=== Begin Enclosure ===

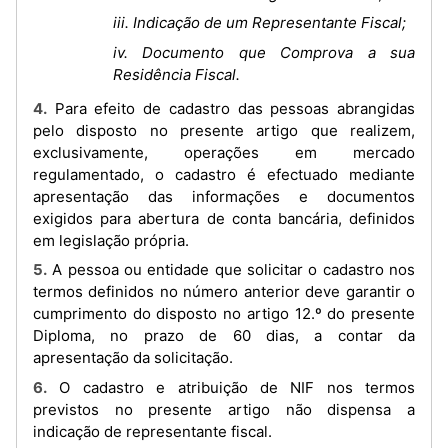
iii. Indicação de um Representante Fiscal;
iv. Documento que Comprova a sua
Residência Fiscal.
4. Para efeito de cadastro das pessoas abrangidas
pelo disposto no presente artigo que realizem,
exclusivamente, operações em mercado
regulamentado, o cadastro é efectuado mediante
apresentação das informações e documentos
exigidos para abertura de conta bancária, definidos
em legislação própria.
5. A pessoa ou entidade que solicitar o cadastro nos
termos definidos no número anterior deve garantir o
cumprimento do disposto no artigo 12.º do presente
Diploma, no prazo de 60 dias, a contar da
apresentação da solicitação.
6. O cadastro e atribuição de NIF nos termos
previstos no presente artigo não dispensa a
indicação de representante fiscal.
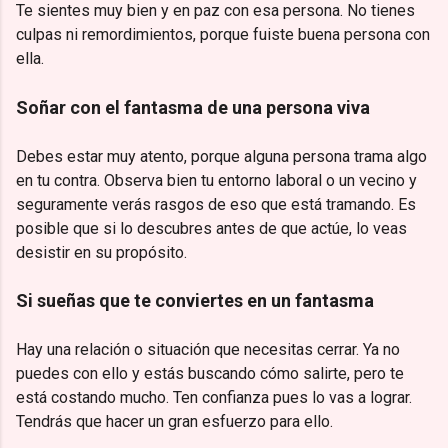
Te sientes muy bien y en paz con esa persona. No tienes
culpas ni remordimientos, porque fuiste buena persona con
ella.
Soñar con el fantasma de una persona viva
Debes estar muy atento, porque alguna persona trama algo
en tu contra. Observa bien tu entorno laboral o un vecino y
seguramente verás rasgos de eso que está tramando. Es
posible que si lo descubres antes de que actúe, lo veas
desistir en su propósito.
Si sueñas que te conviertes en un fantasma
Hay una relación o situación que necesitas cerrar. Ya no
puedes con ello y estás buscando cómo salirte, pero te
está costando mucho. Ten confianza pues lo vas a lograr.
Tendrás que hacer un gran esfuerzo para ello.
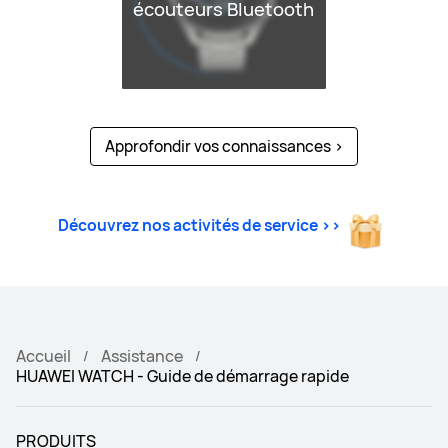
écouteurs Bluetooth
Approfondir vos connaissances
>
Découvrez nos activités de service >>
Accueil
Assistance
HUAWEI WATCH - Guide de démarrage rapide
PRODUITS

=== End Enclosure ===
=== Begin Enclosure ===

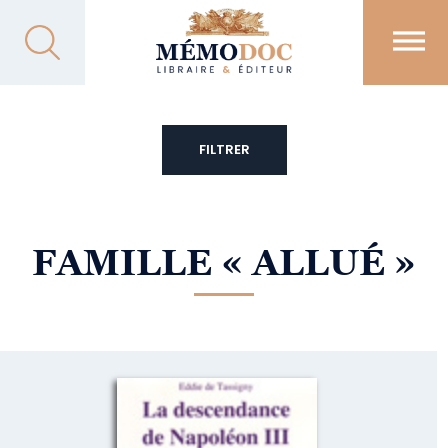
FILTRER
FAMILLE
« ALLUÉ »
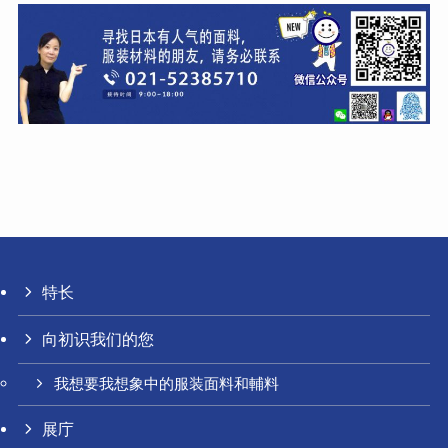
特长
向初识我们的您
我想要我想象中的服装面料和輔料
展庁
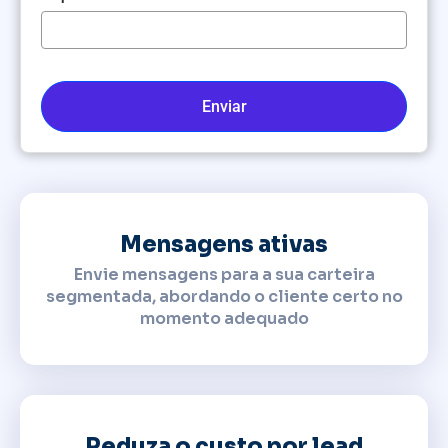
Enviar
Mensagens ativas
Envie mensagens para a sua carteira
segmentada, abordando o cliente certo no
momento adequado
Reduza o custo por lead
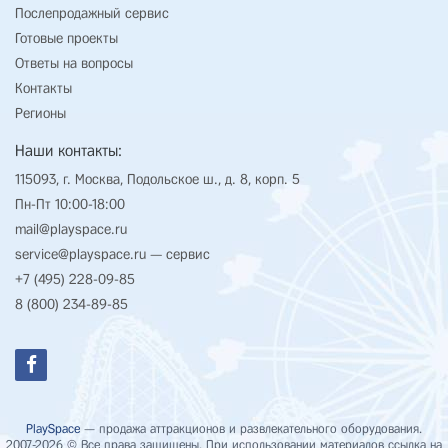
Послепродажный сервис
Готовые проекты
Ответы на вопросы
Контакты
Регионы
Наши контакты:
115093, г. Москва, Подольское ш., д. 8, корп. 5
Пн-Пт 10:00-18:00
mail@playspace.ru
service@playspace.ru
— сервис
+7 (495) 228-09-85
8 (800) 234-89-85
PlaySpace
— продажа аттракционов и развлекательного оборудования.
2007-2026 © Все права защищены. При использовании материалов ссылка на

=== End Enclosure ===
=== Begin Enclosure ===

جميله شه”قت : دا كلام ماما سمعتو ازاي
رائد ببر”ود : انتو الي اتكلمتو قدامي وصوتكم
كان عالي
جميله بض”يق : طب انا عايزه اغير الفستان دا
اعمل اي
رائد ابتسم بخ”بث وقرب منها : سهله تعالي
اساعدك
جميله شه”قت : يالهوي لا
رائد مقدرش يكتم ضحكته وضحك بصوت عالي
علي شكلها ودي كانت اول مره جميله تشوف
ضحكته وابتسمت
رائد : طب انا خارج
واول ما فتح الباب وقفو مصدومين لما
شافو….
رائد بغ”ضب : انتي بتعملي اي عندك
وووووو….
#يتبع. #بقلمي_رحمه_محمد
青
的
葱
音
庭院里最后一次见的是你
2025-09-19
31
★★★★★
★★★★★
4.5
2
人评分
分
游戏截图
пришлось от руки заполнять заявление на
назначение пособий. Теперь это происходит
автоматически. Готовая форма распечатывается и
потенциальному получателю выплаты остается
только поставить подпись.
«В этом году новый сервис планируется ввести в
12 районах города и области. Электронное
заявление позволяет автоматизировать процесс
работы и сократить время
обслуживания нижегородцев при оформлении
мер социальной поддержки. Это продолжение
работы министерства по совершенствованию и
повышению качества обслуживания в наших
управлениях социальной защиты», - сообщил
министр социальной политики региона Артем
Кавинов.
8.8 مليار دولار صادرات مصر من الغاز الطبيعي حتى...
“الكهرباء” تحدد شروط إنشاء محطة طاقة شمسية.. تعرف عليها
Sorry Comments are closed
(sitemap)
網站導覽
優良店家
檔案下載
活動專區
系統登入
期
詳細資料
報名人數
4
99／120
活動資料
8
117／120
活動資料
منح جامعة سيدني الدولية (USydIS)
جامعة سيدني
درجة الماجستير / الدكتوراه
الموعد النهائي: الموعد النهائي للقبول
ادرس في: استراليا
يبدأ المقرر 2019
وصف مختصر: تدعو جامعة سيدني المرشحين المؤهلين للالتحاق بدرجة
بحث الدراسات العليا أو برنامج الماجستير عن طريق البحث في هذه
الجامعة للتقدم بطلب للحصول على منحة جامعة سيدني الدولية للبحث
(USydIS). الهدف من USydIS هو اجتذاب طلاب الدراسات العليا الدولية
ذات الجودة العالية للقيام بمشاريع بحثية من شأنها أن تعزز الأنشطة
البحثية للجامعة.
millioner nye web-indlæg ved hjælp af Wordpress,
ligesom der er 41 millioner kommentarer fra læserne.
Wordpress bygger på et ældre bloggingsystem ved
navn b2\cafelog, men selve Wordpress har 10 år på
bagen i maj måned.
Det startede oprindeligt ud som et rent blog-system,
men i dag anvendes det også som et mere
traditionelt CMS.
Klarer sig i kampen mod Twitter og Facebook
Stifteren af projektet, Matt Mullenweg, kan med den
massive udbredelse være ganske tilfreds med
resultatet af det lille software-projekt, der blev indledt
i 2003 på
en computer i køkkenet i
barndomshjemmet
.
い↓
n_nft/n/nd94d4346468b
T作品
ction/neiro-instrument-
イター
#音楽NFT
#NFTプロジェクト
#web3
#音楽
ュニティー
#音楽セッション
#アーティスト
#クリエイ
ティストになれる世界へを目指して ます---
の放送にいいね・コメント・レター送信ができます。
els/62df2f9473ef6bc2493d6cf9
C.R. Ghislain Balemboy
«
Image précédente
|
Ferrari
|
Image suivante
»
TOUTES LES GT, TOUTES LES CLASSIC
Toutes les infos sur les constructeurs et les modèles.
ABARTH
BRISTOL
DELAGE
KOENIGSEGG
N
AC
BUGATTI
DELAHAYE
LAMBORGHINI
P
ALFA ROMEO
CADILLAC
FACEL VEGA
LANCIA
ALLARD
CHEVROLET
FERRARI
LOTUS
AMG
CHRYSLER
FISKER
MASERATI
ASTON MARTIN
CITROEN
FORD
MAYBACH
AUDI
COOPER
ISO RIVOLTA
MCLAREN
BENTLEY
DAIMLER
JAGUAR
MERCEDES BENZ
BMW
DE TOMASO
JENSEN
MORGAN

=== End Enclosure ===

• **BRIEF**
Give back only the lines of the data from the one containing "Te sientes muy" through the one containing "Tendrás que hacer un gran esfuerzo para ello.", both included, with "fantasma" changed to "espíritu" and everything else left the same.

• **SOLUTION**
Te sientes muy bien y en paz con esa persona. No tienes
culpas ni remordimientos, porque fuiste buena persona con
ella.
Soñar con el espíritu de una persona viva
Debes estar muy atento, porque alguna persona trama algo
en tu contra. Observa bien tu entorno laboral o un vecino y
seguramente verás rasgos de eso que está tramando. Es
posible que si lo descubres antes de que actúe, lo veas
desistir en su propósito.
Si sueñas que te conviertes en un espíritu
Hay una relación o situación que necesitas cerrar. Ya no
puedes con ello y estás buscando cómo salirte, pero te
está costando mucho. Ten confianza pues lo vas a lograr.
Tendrás que hacer un gran esfuerzo para ello.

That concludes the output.